Greg Bettjeman had bought a home that needed work and he wanted a challenge—a mountain to climb. He found one in a wood floor project. He had built an extension on his New Zealand home and was about to glue down planks of native river-reclaimed macrocarpa and Hall's totara when he says he paused. "No, let's do something different," Bettjeman recalls thinking.
"Different" turned out to be unlike anything seen before. He cut the wood with a scroll saw into more than 500 freeform geometric shapes 1 inch thick and no greater than 2 feet in length. Swimming through the shapes is a family of what he refers to as nematodes, whose beady black eyes were made from ebony and spalted tawa. Bettjeman wanted to give the nematodes a place to go, so he inlaid a pond scene complete with the rippled reflections of a tree made from red beech and a moon of evergreen buckthorn.
The next step was to accentuate each piece with a heavy curve routed around the edges. To avoid burning the end grain with his router, Bettjeman made a contraption that shot two jets of water at the spinning router bit.

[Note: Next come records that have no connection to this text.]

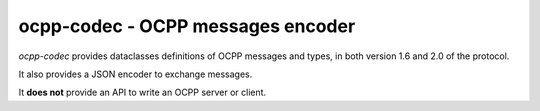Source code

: ocpp-codec - OCPP messages encoder
==================================

*ocpp-codec* provides dataclasses definitions of OCPP messages and types, in both version 1.6 and 2.0 of the protocol.

It also provides a JSON encoder to exchange messages.

It **does not** provide an API to write an OCPP server or client.
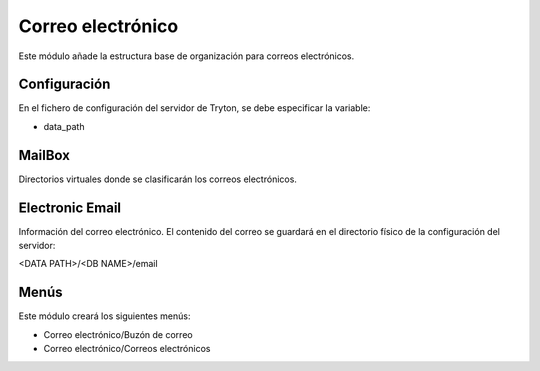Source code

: ==================
Correo electrónico
==================

Este módulo añade la estructura base de organización para correos electrónicos.

Configuración
=============

En el fichero de configuración del servidor de Tryton, se debe especificar la
variable:

* data_path

MailBox
=======

Directorios virtuales donde se clasificarán los correos electrónicos.

Electronic Email
================

Información del correo electrónico. El contenido del correo se guardará en el
directorio físico de la configuración del servidor:

<DATA PATH>/<DB NAME>/email

Menús
=====

Este módulo creará los siguientes menús:

* Correo electrónico/Buzón de correo
* Correo electrónico/Correos electrónicos
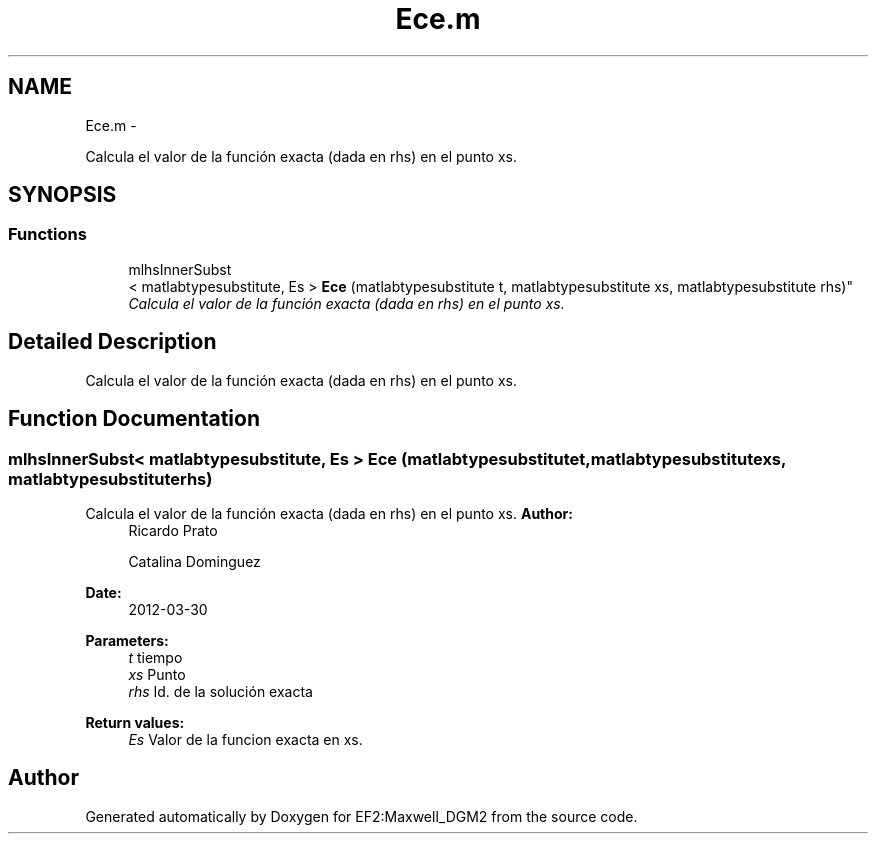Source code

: .TH "Ece.m" 3 "Mon Nov 12 2012" "Version 1.0" "EF2:Maxwell_DGM2" \" -*- nroff -*-
.ad l
.nh
.SH NAME
Ece.m \- 
.PP
Calcula el valor de la función exacta (dada en rhs) en el punto xs\&.  

.SH SYNOPSIS
.br
.PP
.SS "Functions"

.in +1c
.ti -1c
.RI "mlhsInnerSubst
.br
< matlabtypesubstitute, Es > \fBEce\fP (matlabtypesubstitute t, matlabtypesubstitute xs, matlabtypesubstitute rhs)"
.br
.RI "\fICalcula el valor de la función exacta (dada en rhs) en el punto xs\&. \fP"
.in -1c
.SH "Detailed Description"
.PP 
Calcula el valor de la función exacta (dada en rhs) en el punto xs\&. 


.SH "Function Documentation"
.PP 
.SS "mlhsInnerSubst< matlabtypesubstitute, Es > \fBEce\fP (matlabtypesubstitutet, matlabtypesubstitutexs, matlabtypesubstituterhs)"

.PP
Calcula el valor de la función exacta (dada en rhs) en el punto xs\&. \fBAuthor:\fP
.RS 4
Ricardo Prato 
.PP
Catalina Dominguez 
.RE
.PP
\fBDate:\fP
.RS 4
2012-03-30
.RE
.PP
\fBParameters:\fP
.RS 4
\fIt\fP tiempo 
.br
\fIxs\fP Punto 
.br
\fIrhs\fP Id\&. de la solución exacta
.RE
.PP
\fBReturn values:\fP
.RS 4
\fIEs\fP Valor de la funcion exacta en xs\&. 
.RE
.PP

.SH "Author"
.PP 
Generated automatically by Doxygen for EF2:Maxwell_DGM2 from the source code\&.
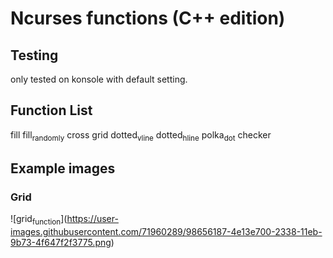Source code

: * Ncurses functions (C++ edition)

** Testing
only tested on konsole with default setting. 

** Function List
  fill
  fill_randomly
  cross
  grid
  dotted_v_line
  dotted_h_line
  polka_dot
  checker

** Example images
*** Grid
![grid_function](https://user-images.githubusercontent.com/71960289/98656187-4e13e700-2338-11eb-9b73-4f647f2f3775.png)
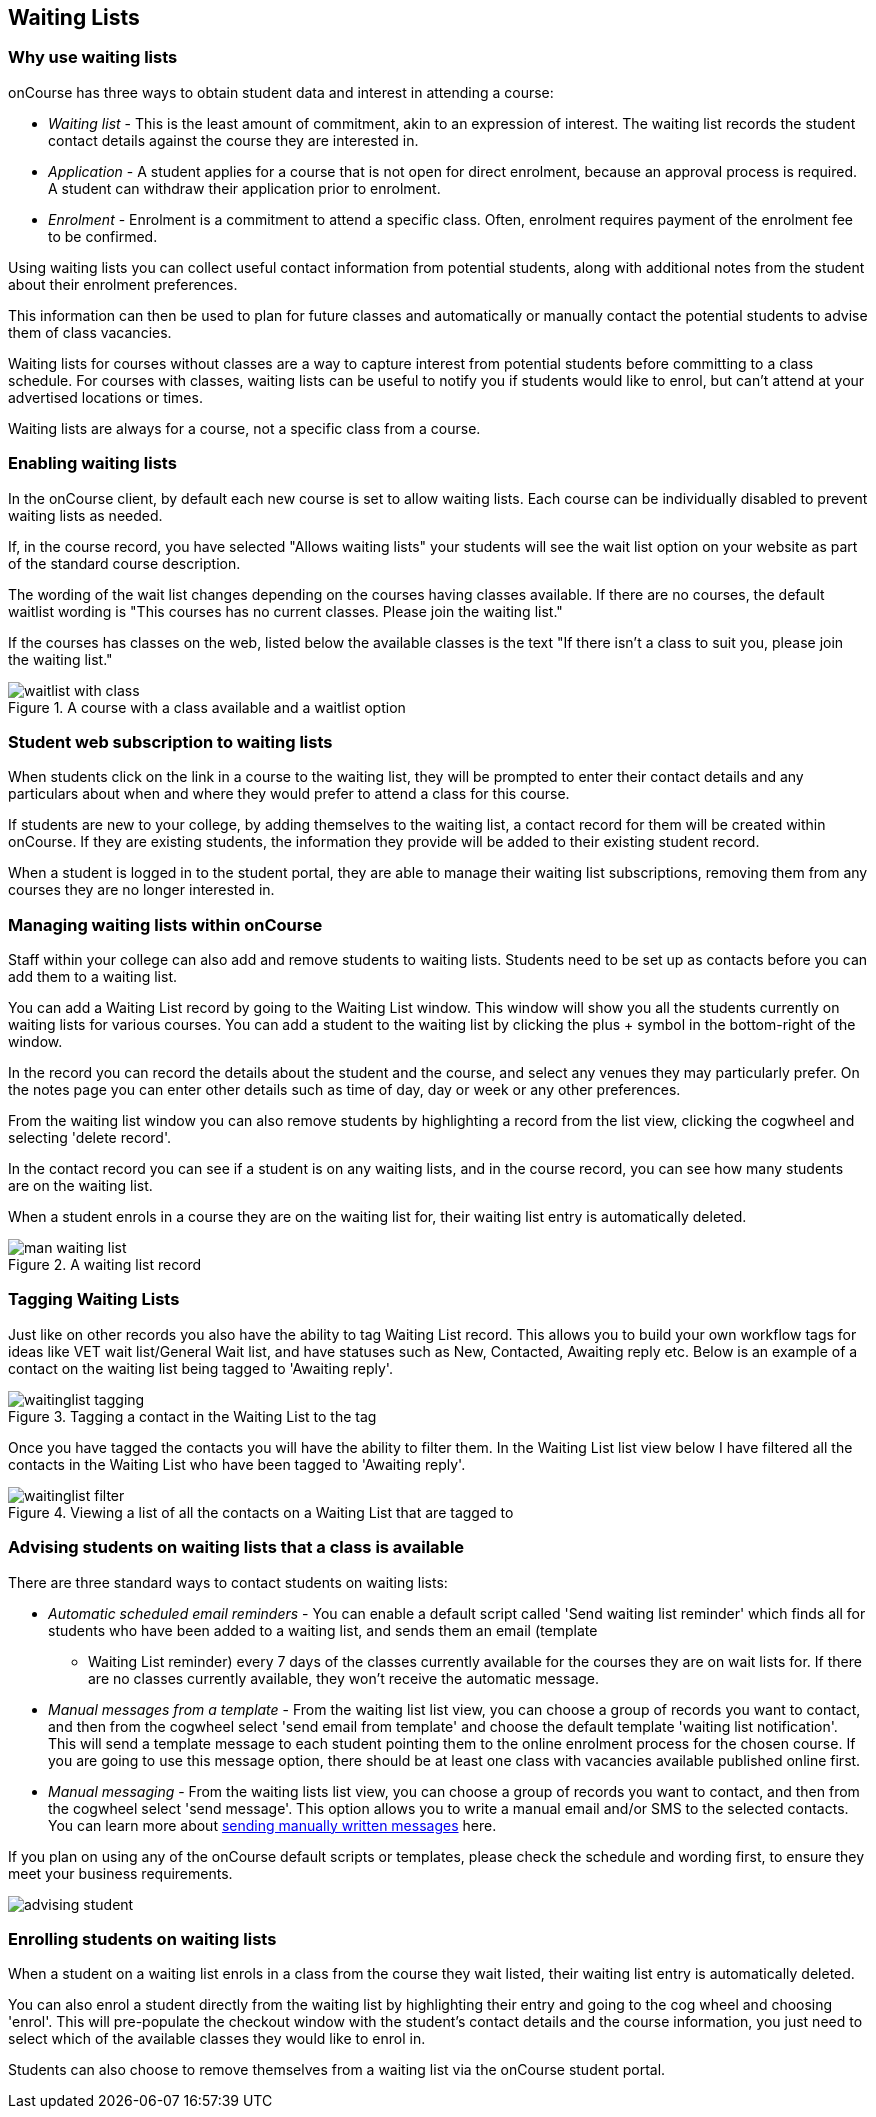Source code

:[[waitingLists]]
== Waiting Lists

=== Why use waiting lists

onCourse has three ways to obtain student data and interest in attending a course:

* _Waiting list_ - This is the least amount of commitment, akin to an expression of interest. The waiting list records the student contact details against the course they are interested in.
* _Application_ - A student applies for a course that is not open for direct enrolment, because an approval process is required. A student can withdraw their application prior to enrolment.
* _Enrolment_ - Enrolment is a commitment to attend a specific class. Often, enrolment requires payment of the enrolment fee to be confirmed.

Using waiting lists you can collect useful contact information from potential students, along with additional notes from the student about their enrolment preferences.

This information can then be used to plan for future classes and automatically or manually contact the potential students to advise them of class vacancies.

Waiting lists for courses without classes are a way to capture interest from potential students before committing to a class schedule. For courses with classes, waiting lists can be useful to notify you if students would like to enrol, but can't attend at your advertised locations or times.

Waiting lists are always for a course, not a specific class from a course.

[[waitingLists-Enabling]]
=== Enabling waiting lists

In the onCourse client, by default each new course is set to allow waiting lists. Each course can be individually disabled to prevent waiting lists as needed.

If, in the course record, you have selected "Allows waiting lists" your students will see the wait list option on your website as part of the standard course description.

The wording of the wait list changes depending on the courses having classes available. If there are no courses, the default waitlist wording is "This courses has no current classes. Please join the waiting list."

If the courses has classes on the web, listed below the available classes is the text "If there isn't a class to suit you, please join the waiting list."

image::images/waitlist_with_class.png[title='A course with a class available and a waitlist option']

[[waitingLists-webSubscriptions]]
=== Student web subscription to waiting lists

When students click on the link in a course to the waiting list, they will be prompted to enter their contact details and any particulars about when and where they would prefer to attend a class for this course.

If students are new to your college, by adding themselves to the waiting list, a contact record for them will be created within onCourse. If they are existing students, the information they provide will be added to their existing student record.

When a student is logged in to the student portal, they are able to manage their waiting list subscriptions, removing them from any courses they are no longer interested in.

[[waitingLists-Managing]]
=== Managing waiting lists within onCourse

Staff within your college can also add and remove students to waiting lists. Students need to be set up as contacts before you can add them to a waiting list.

You can add a Waiting List record by going to the Waiting List window. This window will show you all the students currently on waiting lists for various courses. You can add a student to the waiting list by clicking the plus + symbol in the bottom-right of the window.

In the record you can record the details about the student and the course, and select any venues they may particularly prefer. On the notes page you can enter other details such as time of day, day or week or any other preferences.

From the waiting list window you can also remove students by highlighting a record from the list view, clicking the cogwheel and selecting 'delete record'.

In the contact record you can see if a student is on any waiting lists, and in the course record, you can see how many students are on the waiting list.

When a student enrols in a course they are on the waiting list for, their waiting list entry is automatically deleted.

image::images/man_waiting_list.png[title='A waiting list record']

[[waitingLists-tagging]]
=== Tagging Waiting Lists

Just like on other records you also have the ability to tag Waiting List record. This allows you to build your own workflow tags for ideas like VET wait list/General Wait list, and have statuses such as New, Contacted, Awaiting reply etc. Below is an example of a contact on the waiting list being tagged to 'Awaiting reply'.

image::images/waitinglist_tagging.png[title='Tagging a contact in the Waiting List to the tag 'Awaiting reply'']

Once you have tagged the contacts you will have the ability to filter them. In the Waiting List list view below I have filtered all the contacts in the Waiting List who have been tagged to 'Awaiting reply'.

image::images/waitinglist_filter.png[title='Viewing a list of all the contacts on a Waiting List that are tagged to 'Awaiting reply'']

[[waitingLists-advisingStudents]]
=== Advising students on waiting lists that a class is available

There are three standard ways to contact students on waiting lists:

* _Automatic scheduled email reminders_ - You can enable a default script called 'Send waiting list reminder' which finds all for students who have been added to a waiting list, and sends them an email (template
- Waiting List reminder) every 7 days of the classes currently available for the courses they are on wait lists for. If there are no classes currently available, they won't receive the automatic message.
* _Manual messages from a template_ - From the waiting list list view, you can choose a group of records you want to contact, and then from the cogwheel select 'send email from template' and choose the default template 'waiting list notification'. This will send a template message to each student pointing them to the online enrolment process for the chosen course. If you are going to use this message option, there should be at least one class with vacancies available published online first.
* _Manual messaging_ - From the waiting lists list view, you can choose a group of records you want to contact, and then from the cogwheel select 'send message'. This option allows you to write a manual email and/or SMS to the selected contacts. You can learn more about <<messages, sending manually written messages>> here.

If you plan on using any of the onCourse default scripts or templates, please check the schedule and wording first, to ensure they meet your business requirements.

image::images/advising_student.png[]

[[waitingLists-enrollingStudents]]
=== Enrolling students on waiting lists

When a student on a waiting list enrols in a class from the course they wait listed, their waiting list entry is automatically deleted.

You can also enrol a student directly from the waiting list by highlighting their entry and going to the cog wheel and choosing 'enrol'. This will pre-populate the checkout window with the student's contact details and the course information, you just need to select which of the available classes they would like to enrol in.

Students can also choose to remove themselves from a waiting list via the onCourse student portal.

Finally, all the pieces were glued down and his partner ("She has the patience of a saint," Bettjeman says) went to work sanding each piece with a random orbital sander, moving from 150 grit to 400 grit. Then she finished the floor with tung oil.
A little more than a year after the project began, it was completed. "The mountain was climbed," Bettjeman says. "I looked at it and saw that it was good."